Metabolism and Cellular Respiration Overview

Introduction

• Focus on where energy comes from in major areas of metabolism and cellular respiration.
• Steps and pathways to be discussed later.

Glycolysis: "The Big Picture"

• Process:
  • Start with one six-carbon glucose molecule.
  • Split into two three-carbon pyruvates.
  • Net gain of 2 ATP (use 2 ATP to produce 4 ATP).
• Energy Produced:
  • 2 ATP ("money in hand").
  • 2 NADH ("casino chips," each worth 3 ATP).
• Total Potential:
  • 2 ATP + potential for 6 more ATP from NADH (via electron transport system).

Intermediate Step

• Process:
  • Convert two three-carbon pyruvates into two-carbon acetyl CoA.
• Energy Produced:
  • 0 ATP produced.
  • 2 additional NADH.
• Total Potential:
  • 2 ATP + 4 NADH (potential for 12 more ATP).

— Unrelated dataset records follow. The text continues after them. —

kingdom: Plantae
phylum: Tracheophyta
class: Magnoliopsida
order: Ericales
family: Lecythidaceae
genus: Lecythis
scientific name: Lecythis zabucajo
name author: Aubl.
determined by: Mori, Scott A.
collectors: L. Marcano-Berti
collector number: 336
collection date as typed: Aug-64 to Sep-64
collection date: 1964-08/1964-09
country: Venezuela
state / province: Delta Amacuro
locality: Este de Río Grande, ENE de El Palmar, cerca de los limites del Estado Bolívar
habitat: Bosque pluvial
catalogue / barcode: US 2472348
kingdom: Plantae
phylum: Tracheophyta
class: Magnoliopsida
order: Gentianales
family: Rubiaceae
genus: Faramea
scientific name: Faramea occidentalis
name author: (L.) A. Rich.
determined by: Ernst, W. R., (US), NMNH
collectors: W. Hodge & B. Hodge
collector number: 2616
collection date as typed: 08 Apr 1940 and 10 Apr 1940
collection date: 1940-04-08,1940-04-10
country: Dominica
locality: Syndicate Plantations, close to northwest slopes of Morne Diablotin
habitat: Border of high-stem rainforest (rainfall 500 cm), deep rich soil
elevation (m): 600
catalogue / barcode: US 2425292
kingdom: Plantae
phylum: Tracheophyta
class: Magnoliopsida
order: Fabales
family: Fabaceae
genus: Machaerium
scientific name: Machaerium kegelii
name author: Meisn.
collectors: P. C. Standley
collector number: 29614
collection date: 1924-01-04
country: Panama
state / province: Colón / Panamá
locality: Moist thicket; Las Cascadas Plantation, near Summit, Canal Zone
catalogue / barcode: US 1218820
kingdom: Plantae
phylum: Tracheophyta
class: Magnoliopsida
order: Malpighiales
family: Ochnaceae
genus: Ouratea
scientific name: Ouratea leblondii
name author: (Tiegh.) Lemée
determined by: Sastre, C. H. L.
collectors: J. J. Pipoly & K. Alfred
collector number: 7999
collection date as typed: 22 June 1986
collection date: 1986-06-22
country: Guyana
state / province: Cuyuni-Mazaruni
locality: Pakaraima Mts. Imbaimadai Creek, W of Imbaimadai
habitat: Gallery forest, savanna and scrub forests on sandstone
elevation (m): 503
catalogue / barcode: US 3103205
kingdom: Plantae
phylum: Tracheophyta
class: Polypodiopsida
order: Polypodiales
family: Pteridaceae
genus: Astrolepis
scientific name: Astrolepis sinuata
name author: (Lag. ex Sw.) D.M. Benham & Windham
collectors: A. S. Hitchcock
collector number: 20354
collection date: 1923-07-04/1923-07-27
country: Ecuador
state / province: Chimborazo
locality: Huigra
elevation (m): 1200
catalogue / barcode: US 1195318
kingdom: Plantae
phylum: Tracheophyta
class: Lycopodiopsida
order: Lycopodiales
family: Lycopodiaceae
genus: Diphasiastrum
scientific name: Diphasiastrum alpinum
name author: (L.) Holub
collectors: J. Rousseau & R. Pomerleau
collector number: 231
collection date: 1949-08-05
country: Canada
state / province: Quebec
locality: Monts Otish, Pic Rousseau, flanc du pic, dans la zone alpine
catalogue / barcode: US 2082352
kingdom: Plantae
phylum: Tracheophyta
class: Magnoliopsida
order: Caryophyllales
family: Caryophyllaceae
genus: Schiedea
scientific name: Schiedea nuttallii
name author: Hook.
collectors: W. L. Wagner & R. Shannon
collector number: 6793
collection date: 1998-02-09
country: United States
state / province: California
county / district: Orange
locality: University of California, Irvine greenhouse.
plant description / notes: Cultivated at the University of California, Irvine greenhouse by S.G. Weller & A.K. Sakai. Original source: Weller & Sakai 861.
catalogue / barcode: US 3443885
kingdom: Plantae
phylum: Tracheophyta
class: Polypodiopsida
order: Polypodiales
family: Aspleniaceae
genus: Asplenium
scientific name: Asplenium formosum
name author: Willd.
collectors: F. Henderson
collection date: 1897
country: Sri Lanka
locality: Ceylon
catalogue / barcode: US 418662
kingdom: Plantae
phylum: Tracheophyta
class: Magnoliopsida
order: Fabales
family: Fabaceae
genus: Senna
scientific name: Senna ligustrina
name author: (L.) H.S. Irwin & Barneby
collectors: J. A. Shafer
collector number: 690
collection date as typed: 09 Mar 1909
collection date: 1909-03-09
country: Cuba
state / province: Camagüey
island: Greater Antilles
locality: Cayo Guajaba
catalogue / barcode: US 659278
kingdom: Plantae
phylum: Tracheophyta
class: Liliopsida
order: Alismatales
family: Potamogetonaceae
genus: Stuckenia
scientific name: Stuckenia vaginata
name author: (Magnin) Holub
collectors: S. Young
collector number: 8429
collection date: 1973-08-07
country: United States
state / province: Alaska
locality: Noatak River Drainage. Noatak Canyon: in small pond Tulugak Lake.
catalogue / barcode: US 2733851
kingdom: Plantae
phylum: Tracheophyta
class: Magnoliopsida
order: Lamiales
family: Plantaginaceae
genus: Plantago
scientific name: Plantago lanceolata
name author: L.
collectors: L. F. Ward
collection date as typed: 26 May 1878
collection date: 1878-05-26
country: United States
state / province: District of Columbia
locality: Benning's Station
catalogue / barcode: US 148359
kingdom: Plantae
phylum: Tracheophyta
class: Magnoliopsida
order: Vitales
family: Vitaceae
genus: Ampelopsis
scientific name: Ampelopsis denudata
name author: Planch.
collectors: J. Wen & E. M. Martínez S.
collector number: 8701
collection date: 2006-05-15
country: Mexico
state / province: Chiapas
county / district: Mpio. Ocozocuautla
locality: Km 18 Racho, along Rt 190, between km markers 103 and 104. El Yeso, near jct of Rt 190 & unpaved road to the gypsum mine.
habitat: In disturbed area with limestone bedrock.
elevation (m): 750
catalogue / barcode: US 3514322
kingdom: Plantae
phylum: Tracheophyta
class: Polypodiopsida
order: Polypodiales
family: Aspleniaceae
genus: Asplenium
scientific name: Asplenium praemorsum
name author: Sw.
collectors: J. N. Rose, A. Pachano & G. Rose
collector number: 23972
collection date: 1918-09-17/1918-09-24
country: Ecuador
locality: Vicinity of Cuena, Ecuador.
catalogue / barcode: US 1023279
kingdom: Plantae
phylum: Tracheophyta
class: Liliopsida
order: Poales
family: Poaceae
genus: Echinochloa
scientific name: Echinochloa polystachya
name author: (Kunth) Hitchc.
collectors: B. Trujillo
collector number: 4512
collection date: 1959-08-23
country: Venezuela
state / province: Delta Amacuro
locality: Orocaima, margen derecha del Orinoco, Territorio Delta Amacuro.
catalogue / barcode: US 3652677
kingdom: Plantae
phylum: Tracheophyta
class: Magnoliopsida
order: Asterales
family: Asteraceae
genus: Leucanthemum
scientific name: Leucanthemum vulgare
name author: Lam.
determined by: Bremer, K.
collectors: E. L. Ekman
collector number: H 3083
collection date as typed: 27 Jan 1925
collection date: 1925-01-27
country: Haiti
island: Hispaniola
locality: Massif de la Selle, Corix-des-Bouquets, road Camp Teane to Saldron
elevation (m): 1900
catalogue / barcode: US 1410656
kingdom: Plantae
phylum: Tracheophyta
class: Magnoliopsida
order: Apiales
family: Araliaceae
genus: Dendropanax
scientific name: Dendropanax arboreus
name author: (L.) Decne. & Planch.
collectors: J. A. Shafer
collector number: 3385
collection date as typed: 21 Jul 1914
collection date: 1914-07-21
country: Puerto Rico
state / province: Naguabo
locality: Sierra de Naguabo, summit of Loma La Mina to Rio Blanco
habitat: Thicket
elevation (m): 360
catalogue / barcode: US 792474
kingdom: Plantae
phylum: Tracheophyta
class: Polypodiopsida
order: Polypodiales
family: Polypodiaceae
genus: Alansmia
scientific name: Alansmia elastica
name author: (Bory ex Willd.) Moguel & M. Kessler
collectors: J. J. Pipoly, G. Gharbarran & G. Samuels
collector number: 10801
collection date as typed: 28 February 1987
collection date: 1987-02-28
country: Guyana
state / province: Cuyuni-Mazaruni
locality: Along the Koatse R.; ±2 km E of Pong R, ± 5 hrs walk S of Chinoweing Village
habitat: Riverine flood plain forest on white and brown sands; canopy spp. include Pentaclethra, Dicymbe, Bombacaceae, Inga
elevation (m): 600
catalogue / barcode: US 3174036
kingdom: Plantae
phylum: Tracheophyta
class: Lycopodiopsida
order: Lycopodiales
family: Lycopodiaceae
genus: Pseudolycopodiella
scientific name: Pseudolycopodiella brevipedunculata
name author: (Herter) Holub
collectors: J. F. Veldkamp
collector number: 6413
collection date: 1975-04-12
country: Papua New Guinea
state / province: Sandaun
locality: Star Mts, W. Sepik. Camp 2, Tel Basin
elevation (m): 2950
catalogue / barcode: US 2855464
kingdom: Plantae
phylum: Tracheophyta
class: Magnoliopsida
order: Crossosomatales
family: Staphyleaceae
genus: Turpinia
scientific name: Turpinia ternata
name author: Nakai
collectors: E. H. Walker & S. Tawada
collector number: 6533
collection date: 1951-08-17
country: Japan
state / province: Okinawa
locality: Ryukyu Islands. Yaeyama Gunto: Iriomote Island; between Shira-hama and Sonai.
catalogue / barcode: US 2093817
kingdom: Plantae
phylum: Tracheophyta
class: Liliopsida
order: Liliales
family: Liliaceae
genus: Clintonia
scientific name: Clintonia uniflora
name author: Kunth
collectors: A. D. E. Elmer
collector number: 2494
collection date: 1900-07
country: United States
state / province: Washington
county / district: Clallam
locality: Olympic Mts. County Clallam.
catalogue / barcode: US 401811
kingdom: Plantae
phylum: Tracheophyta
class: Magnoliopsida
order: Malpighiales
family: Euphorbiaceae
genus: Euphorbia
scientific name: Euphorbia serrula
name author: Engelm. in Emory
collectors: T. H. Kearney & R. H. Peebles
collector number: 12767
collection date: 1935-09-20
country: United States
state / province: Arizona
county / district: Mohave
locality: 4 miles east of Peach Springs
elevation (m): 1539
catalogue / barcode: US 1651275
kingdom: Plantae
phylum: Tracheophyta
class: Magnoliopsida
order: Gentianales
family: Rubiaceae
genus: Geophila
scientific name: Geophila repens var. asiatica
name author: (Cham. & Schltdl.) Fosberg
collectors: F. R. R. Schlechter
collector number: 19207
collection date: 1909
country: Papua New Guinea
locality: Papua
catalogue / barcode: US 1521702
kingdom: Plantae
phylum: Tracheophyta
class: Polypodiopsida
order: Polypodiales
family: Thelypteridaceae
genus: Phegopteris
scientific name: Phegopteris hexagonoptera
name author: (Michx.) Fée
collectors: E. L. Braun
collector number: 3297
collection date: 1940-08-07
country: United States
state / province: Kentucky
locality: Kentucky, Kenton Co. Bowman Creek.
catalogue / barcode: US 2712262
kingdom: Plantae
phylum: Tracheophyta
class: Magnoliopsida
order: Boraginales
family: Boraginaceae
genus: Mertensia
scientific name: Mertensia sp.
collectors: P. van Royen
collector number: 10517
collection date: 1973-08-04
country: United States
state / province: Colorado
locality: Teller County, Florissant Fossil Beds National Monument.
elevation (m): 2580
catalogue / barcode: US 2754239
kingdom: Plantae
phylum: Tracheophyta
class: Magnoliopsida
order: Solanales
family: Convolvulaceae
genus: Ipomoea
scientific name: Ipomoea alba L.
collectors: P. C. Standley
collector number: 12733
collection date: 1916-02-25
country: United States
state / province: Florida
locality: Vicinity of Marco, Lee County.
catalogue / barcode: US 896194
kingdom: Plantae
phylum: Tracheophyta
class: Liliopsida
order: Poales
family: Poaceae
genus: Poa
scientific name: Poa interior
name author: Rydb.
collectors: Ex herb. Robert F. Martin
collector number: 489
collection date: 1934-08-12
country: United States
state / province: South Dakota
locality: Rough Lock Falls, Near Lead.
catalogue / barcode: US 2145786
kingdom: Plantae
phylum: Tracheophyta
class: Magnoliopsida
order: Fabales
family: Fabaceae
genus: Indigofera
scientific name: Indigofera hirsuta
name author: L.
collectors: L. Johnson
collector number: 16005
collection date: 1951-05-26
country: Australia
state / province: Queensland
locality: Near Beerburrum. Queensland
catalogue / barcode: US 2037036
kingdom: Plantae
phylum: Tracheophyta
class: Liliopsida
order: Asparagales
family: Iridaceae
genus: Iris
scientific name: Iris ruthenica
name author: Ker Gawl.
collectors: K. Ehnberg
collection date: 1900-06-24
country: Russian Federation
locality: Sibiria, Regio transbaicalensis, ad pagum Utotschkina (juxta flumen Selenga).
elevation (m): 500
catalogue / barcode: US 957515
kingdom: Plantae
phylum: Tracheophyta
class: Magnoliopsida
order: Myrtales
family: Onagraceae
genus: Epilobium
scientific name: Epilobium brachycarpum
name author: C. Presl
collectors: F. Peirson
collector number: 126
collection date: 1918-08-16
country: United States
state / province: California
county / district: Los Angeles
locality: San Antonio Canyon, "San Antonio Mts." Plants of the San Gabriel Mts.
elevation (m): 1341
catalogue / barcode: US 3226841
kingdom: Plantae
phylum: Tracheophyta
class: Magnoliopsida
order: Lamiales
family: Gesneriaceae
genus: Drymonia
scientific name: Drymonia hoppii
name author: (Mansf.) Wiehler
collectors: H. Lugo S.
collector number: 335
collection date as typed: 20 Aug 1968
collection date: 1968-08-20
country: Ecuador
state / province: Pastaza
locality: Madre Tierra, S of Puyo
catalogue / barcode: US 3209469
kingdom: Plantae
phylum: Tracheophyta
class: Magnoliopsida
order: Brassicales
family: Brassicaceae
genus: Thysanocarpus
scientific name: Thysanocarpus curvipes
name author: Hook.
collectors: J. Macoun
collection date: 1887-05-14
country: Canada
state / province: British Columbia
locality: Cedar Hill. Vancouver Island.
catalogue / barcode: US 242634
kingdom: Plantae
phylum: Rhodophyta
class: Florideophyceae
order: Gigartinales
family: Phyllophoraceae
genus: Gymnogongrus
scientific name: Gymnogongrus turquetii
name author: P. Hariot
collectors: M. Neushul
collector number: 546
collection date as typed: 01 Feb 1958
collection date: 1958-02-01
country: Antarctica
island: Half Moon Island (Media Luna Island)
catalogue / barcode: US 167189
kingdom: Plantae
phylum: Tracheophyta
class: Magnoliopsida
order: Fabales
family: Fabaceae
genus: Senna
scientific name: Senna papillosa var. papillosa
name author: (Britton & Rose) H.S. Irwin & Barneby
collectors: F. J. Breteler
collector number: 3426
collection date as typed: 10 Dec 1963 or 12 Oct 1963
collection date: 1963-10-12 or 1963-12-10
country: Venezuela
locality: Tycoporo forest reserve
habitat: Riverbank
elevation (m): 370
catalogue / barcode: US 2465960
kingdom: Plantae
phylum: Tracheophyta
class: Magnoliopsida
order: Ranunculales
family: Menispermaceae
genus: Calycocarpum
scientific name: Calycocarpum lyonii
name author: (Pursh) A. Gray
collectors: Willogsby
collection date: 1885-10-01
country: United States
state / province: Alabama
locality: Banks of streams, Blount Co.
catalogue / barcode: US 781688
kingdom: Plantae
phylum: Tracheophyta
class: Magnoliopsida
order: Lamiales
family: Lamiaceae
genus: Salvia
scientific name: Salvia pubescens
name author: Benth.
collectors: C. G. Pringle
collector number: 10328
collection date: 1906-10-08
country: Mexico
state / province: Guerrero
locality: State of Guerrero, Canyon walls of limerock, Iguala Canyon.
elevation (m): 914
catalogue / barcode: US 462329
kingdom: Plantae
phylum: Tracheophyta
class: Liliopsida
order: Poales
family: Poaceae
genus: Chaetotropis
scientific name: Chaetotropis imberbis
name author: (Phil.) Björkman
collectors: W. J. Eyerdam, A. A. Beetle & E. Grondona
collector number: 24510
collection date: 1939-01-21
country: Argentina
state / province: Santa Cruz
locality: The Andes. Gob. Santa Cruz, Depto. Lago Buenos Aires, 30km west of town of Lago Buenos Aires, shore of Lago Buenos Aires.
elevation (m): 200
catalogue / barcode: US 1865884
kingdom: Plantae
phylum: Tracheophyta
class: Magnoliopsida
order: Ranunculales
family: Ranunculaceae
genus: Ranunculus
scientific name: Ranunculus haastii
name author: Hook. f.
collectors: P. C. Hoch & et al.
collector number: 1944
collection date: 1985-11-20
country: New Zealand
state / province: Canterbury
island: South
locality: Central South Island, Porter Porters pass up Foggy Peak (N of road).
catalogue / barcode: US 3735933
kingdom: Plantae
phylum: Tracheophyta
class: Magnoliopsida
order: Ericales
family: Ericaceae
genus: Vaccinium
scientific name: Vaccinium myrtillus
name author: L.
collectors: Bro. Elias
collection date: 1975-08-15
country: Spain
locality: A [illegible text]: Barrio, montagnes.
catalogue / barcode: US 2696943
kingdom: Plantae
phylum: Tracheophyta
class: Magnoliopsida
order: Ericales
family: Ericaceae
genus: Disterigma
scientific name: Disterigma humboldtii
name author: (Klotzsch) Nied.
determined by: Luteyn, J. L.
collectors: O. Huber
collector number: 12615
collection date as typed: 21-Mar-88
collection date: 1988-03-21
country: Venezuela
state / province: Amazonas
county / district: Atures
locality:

Krebs Cycle (Citric Acid Cycle/TCA Cycle)

• Process:
  • Must go through the cycle twice (due to splitting glucose in half).
  • Generates 2 ATP in total (1 ATP per cycle run).
• Electron Carriers Produced:
  • 6 NADH (worth 18 ATP).
  • 2 FADH2 (worth 4 ATP).
• Total Energy Potential Post-Krebs Cycle:
  • 4 ATP (actual) + 10 NADH (worth 30 ATP) + 2 FADH2 (worth 4 ATP).

Electron Transport System (Cashier)

• Process:
  • Total potential ATP from electron carriers.
  • 10 NADH = 30 ATP.
  • 2 FADH2 = 4 ATP.
  • Additional 34 ATP generated.
• Summary:
  • 2 ATP from Glycolysis.
  • 0 ATP from Intermediate Step.
  • 2 ATP from Krebs Cycle.

Total Energy Production

• Prokaryotes (Bacteria):
  • Maximum ATP yield: 38 ATP (if fully oxidizing glucose).
• Eukaryotes (Humans):
  • Maximum ATP yield: 36 ATP.
  • Reason for Difference:
    • 2 ATP used for NADH transport into mitochondria.
    • Mitochondria as the powerhouse (95% of ATP production).

Conclusion

• This lecture outlines where the energy comes from during cellular respiration.
• Future videos will delve deeper into the processes and pathways.
• Reminder: Actual yield may vary; theoretical yield discussed is a textbook example.